## 7.2 The Central Limit Theorem

In the previous section we first saw that we can use frequency distributions to compute probabilities of various events. Then we saw that we could use various normal distributions as a shortcut to compute those probabilities, which was very convenient. Using that technique we were able to compute all kinds of probabilities just based on the fact that we computed a sample mean and sample standard deviation, and then assumed, more or less, that the (unknown) distribution of the variable in question was normal, more or less, with the computed mean and standard deviation as the right parameters.

But this works if we assume the original distribution is (approximately) normal, so what we are hoping for is some mathematical justification that says, in effect, that most distributions - in some sense - are "normal". Such a theorem does indeed exist, and it is one of the corner-stones of statistics: the Central Limit Theorem. It has many practical and theoretical implications, such as it will provide us with a theoretical justification of using a normal distribution to compute certain probabilities.

In this course we will simply state the theorem without any proof. In more advanced courses we would provide a justification and/or mathematical proof of the theorem, but for our current purposes it will be enough to understand the theorem and to apply it in subsequent chapters. If we want to talk colloquially, we have actually already seen the Central Limit Theorem - in the previous chapter we noted: most histograms are (more or less) bell-shaped, which is in fact one way to state the Central Limit Theorem:

**Central Limit Theorem, colloquial version 1**

Most histograms (frequency distributions) are normal

To state this theorem precisely, we need to specify, among other things, exactly which normal distribution we are talking about, and under what circumstances we are considering samples.

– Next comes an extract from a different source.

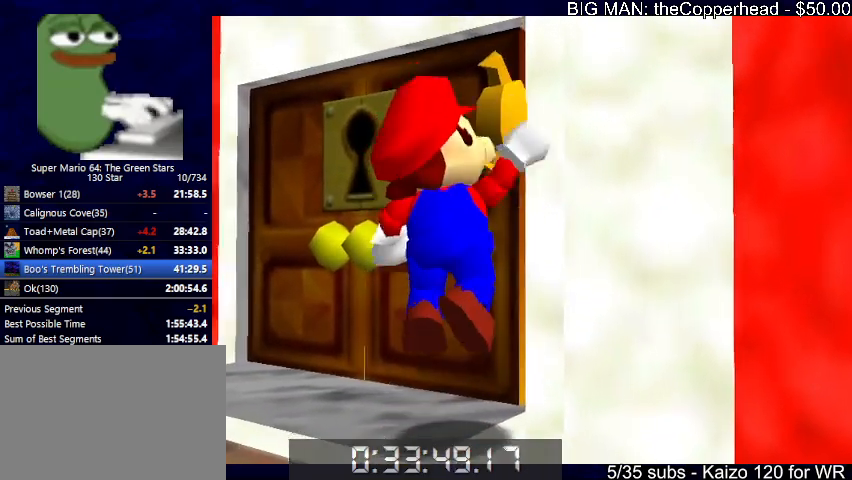
{"keys": [], "events": []}
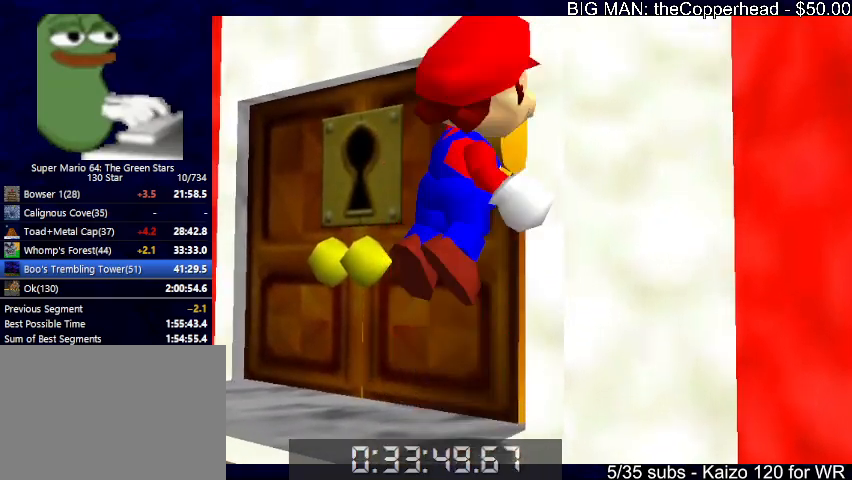
{"keys": [], "events": []}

**Central Limit Theorem for Means**

Suppose x is a variable for a population whose distribution has a mean m and standard deviation s, but whose shape is unknown. Suppose further we repeatedly select random samples of size N from that population and compute the sample mean each time we do this. Finally, we plot the distribution (histogram) of all these sample means.

Then the conclusion is that the distribution of all sample means is a normal distribution (bell shaped) with mean m (the original mean) and standard deviation s / sqrt(N)

This theorem is perhaps somewhat hard to understand, so here is a more colloquial restatement of the theorm.

**Central Limit Theorem, colloquial version 2**

No matter what shape a distribution for a population has, the distribution of means computed for samples of size N is bell shaped (normal). Moreover, if we know the mean and standard deviation of the original distribution, the mean for the sample means will be the same as the original one, while the new standard deviation will be the original one divided by the square root of N (the sample size).

The importance of this theorem is that it allows us to start with an arbitrary distribution, yet use the normal distribution with appropriate mean and standard deviation, to perform various computations. Since Excel contains the NORMDIST function, we can therefore compute probabilities for many distributions, regardless of whether they are normally distributed or not.

If you want to see the Central Limit Theorem in action, check out
the
Central Limit Applet (it requires that you have the Java Plug-in
version 1.4 or better installed, which you could
download here). Try the following:

- Click on the above link for the Central Limit Theorem applet
- You should see two buttons - click on the "Start CLT Applet"
button (the page(s) might take a few minutes to initialize)

When you click "Start", the program will pick a random sample from a population, compute the mean, and mark where that mean is on the x-axis to start a frequency distribution for the sample mean. Then the program picks another random sample, computes

*its*mean, marks it in blue, and continues in that fashion (you could check off the "Slow Motion" checkbox to see what the program does in slow motion"). After the program is running for a while, notice that the blue bars are slowing building up to a real frequency distribution (the yellow bars underneath show the distribution of the underlying population from which the random samples are selected. Now try the following:

- Let the program run (at regular speed) for a while. What shape is the distribution of the random samples (blue bars), at least approximately?
- Experiment with different distributions (click on [Pick] to choose another distribution). What shape does the distribution of the sample means (blue chart) have when you pick other distributions for the population? Is that true regardless of the underlying population distribution (yellow chart)?
- What is the mean for the distribution of the sample means
(blue chart) in relation to the mean of the distribution of the
original distribution (yellow chart)? The figures for the sample
means are shown in the category "Sample Stats", but make sure to
run the program for a while before looking at the numbers. Note
that these numbers represent the "sample mean" for the
distribution of all sample means, and the "sample standard
deviation" for the distribution of all sample means (yes, it
sounds odd, but that's what it is).
- Is there a relation between the standard deviation of the
sample means (blue chart) and that of the original population
(yellow chart)? Experiment with sample sizes 16, 25, 36, 49, and
64 to find the relation, but make sure to press the
**Reset**button before using new parameters or sample sizes, and let the program run for a while before estimating the sample stats.

For the record, there is an additional Central Limit Theorem for taking sums of samples, but we will not need that in our discussions.